Не осмелился ученик поправить наставника, поклонился, взял благословение на работу и вышел. А сам думает: 'Стар мой наставник. Путать начал. Ну, да ладно. Я сделаю все как следует, а его, старенького, волновать не буду!'
Посадил ученик рассаду, вернулся. Старец спрашивает:
- Все исполнил?
- Все! - говорит.
- Корешками вверх посадил?
Изумился ученик:
- Нет, отче... Как полагается. Что же выросло бы у нас, если бы я по твоим словам поступил?!
- Послушание, сын мой! Послушание выросло бы в душе твоей...
Вот на каких, многие века назад выработанных примерах воспитывали меня и мне подобных, готовя из нас будущих 'пастырей', солдат церкви, в духе беспрекословного послушания, даже если оно выглядит бессмысленным. Вернее, не солдат, а офицеров, средний комсостав ее. Ибо именно так называет священников церкви в своих 'Шести словах о священстве' 'святой отец' церкви Иоанн Златоуст (IV век нашей эры), один из главных авторитетов восточного, да и западного христианства.
Итак, я сказал свое 'да!'.
С этого времени события пошли ускоренным темпом. В РСХД на меня обратили особое внимание, как на будущего пастыря. Меня начали 'выдвигать'. Я был участником III съезда РСХД в Прибалтике, даже вел на нем 'религиозно-поэтический' семинар. Начал сотрудничать в журнале 'Православный собеседник', который стал издавать протоиерей Иоанн Богоявленский, и даже успешно полемизировал в нем с католиками... Читал публичные лекции на религиозно-философские темы, регулярно вел беседы в пригороде Таллина Нымме.
Богоявленский начал со мной систематически заниматься и следить за моим богословским чтением. Он же рекомендовал мне читать научно-популярную и художественную литературу.
- Пастырь должен быть разносторонне образованным человеком, тогда только сумеет он удовлетворить запросы и простого и интеллигентного человека. Ты должен быть во всеоружии и богословия, и наук, и литературы, и всех движений, запросов и чаяний современности! - говорил он.
Спасибо ему за внушение. Оно помогло мне не стать узким догматиком. Помогло не оторваться от живой действительности, накапливать знания, которые позже, пусть после многих исканий и колебаний, послужили все-таки для честного пересмотра всех основ моего религиозно-философского мировоззрения.

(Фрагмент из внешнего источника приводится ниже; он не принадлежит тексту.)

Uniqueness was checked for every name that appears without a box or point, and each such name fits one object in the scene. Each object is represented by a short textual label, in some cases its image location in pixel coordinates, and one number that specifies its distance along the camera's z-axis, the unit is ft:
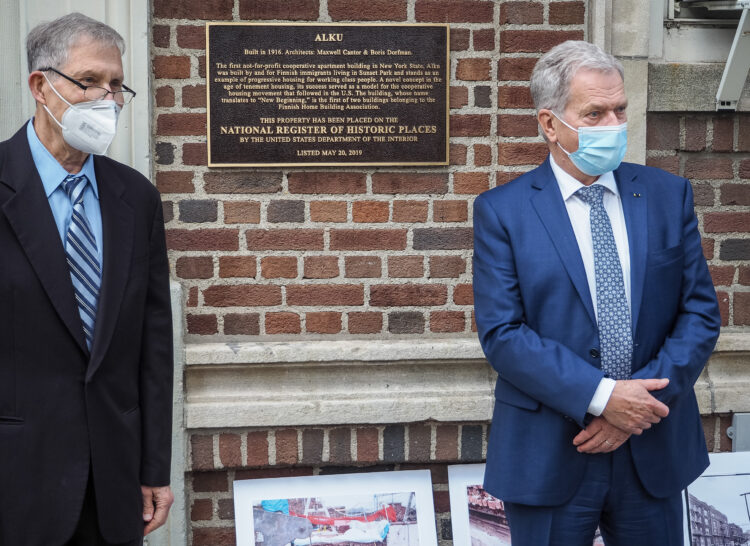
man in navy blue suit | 7.25
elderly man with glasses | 6.36
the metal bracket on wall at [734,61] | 10.41
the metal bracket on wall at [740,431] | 10.98
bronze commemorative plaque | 10.40
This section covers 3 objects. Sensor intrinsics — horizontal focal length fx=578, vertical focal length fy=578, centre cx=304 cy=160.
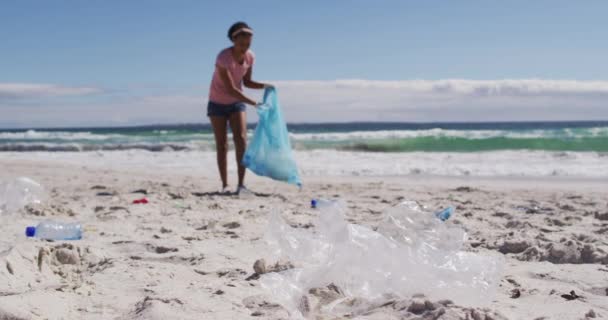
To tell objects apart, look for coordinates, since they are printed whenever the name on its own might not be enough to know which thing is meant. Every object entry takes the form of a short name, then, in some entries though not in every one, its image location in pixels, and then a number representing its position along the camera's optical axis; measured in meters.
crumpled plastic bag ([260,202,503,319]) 1.77
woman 4.69
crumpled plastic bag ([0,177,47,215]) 3.83
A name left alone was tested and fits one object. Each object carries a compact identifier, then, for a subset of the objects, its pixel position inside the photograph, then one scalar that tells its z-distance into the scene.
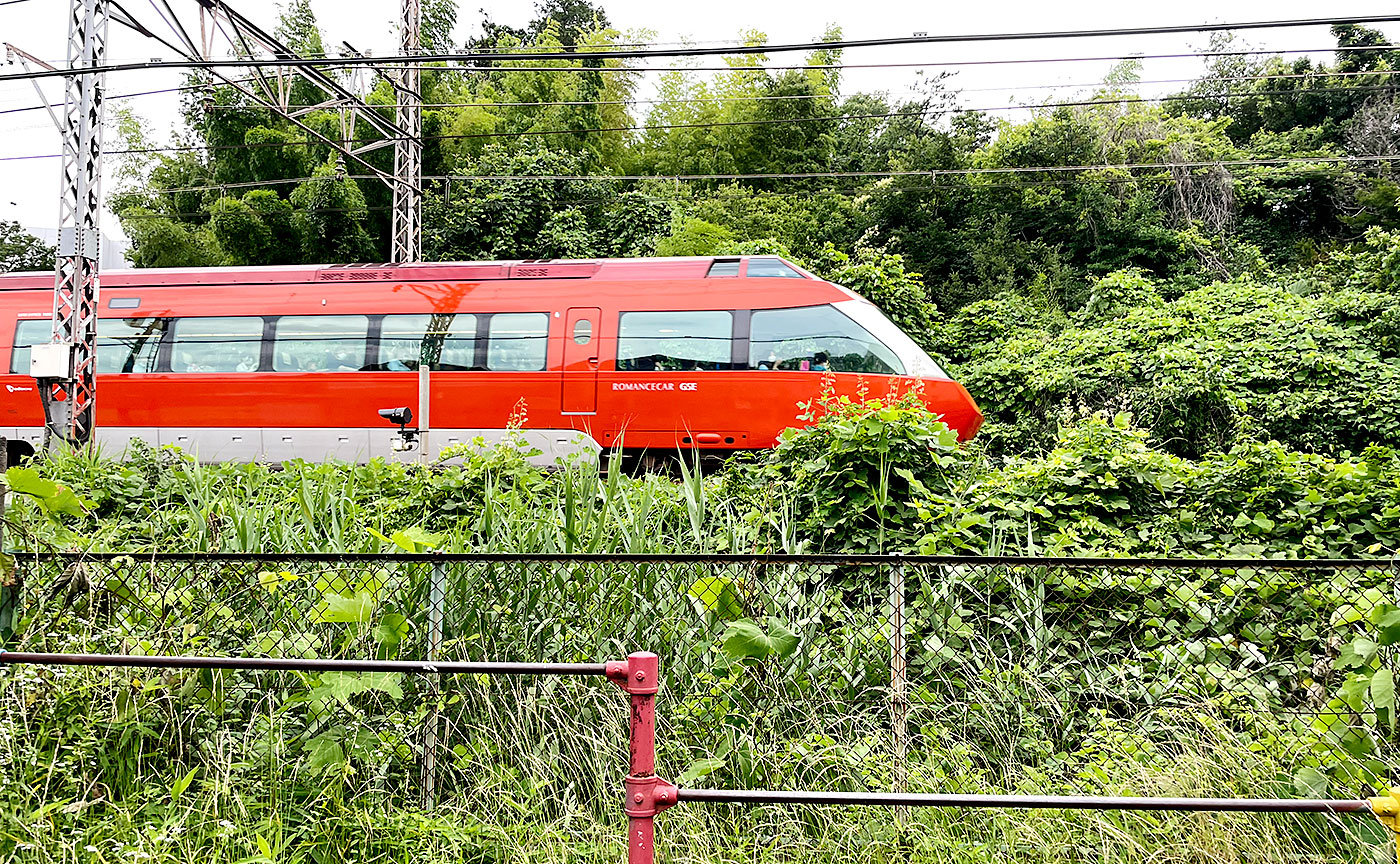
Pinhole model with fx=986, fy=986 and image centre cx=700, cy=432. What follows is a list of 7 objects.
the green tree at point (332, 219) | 22.06
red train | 10.33
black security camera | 11.07
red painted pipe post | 2.17
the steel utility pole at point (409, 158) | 15.92
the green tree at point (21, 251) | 34.16
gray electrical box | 9.40
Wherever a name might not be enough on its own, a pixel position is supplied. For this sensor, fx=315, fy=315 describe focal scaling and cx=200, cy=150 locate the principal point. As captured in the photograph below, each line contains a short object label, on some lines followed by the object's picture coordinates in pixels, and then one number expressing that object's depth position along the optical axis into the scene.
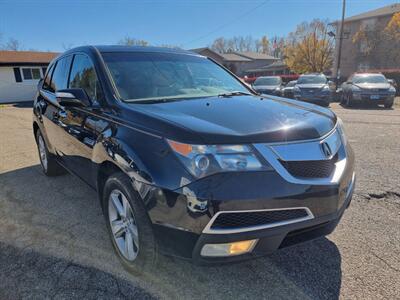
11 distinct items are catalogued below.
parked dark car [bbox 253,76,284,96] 15.07
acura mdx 1.87
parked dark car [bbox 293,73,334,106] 14.09
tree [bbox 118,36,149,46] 51.91
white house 23.78
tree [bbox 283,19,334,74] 43.84
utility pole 28.00
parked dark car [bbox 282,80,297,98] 16.17
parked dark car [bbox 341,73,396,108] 13.20
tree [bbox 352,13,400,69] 31.66
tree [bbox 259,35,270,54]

Читал я в те годы много и жадно. По-прежнему горячо любил естественные науки, изучал историю, преимущественно древнюю и средневековую. Придумывал сказки, одну в РСХД даже инсценировали. Писал стихи.
Гимназию окончил с отличием. Недолгое время отбывал воинскую повинность, но вскоре был освобожден по слабости здоровья.
В университет меня приняли без экзаменов, как отличника, да к тому же проходившего в гимназии латинский язык. В январе 1931 года я стал студентом православного отделения богословского факультета Тартуского университета.